In a planning meeting last week, councillors heard that Welsh ministers had been asked to call in the application, which meant Newport council’s planning committee was unable to make a decision.
The Welsh Government has 21 days to decide whether it will hear the case or dismiss the call-in, giving the final decision on the application back to Newport City Council
Planning officer Joanne Davidson said in the meeting: “The council received a holding directive from Welsh Government in relation to Uskmouth Power Station.
“The local authority is barred from favourably determining the application at the current time.”
The Uskmouth Power Station conversion project proposes to generate electricity from waste-derived fuel pellets, creating a “world first” blueprint for other coal-fired power stations to follow.
The fuel pellets will be produced from non-recyclable waste which would otherwise end up being sent to landfill or which would be incinerated.

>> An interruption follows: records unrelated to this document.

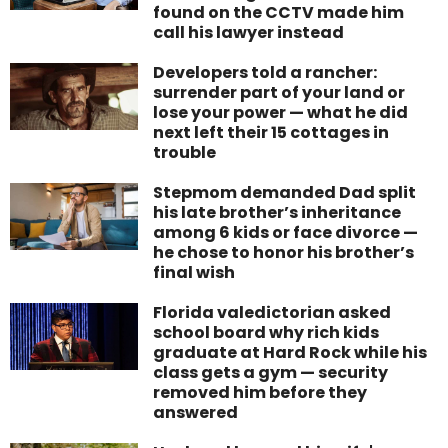
found on the CCTV made him
call his lawyer instead
Developers told a rancher:
surrender part of your land or
lose your power — what he did
next left their 15 cottages in
trouble
Stepmom demanded Dad split
his late brother’s inheritance
among 6 kids or face divorce —
he chose to honor his brother’s
final wish
Florida valedictorian asked
school board why rich kids
graduate at Hard Rock while his
class gets a gym — security
removed him before they
answered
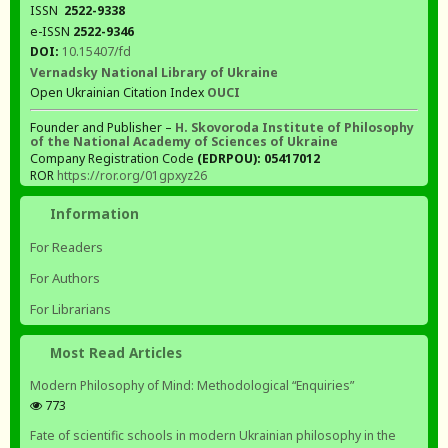
ISSN
2522-9338
e-ISSN
2522-9346
DOI:
10.15407/fd
Vernadsky National Library of Ukraine
Open Ukrainian Citation Index
OUCI
Founder and Publisher –
H. Skovoroda Institute of Philosophy
of the National Academy of Sciences of Ukraine
Company Registration Code
(EDRPOU): 05417012
ROR
https://ror.org/01gpxyz26
Information
For Readers
For Authors
For Librarians
Most Read Articles
Modern Philosophy of Mind: Methodological “Enquiries”
773
Fate of scientific schools in modern Ukrainian philosophy in the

The proposals up for consideration include erecting silos, conveyors, a de-dusting plant and an extension to a rail unloading shed.
The planning report, which recommended approval of the plans, says “the development will facilitate the return of the plant to service and extend its operating life by approximately 20 years”.
The development would also create 15 additional jobs during the operational period.
Planning approval for the conversion is not part of the application as there is no change of use of the existing power station.
However, there are some concerns about the proposals.
The council’s landscape officer said in the planning report that “without appropriate mitigating measures, the adverse effect of the proposal on Western part of the Newport wetlands is likely to remain major”.
The Royal Society for the Protection of Birds, which works in partnership with Natural Resources Wales on the wetlands, has raised an objection to the application.
The RSPB has raised concerns over the impact on nature within and next to the application site and the potential for poor air quality.
The council also received an objection from a member of public who had concerns over lorries going in and out of the site, the potential impact on health and the visual impact over the wetlands.
The council will find out within 21 days whether the Welsh Government has decided to approve the call-in request or whether it will be handed back to the city council for a final decision.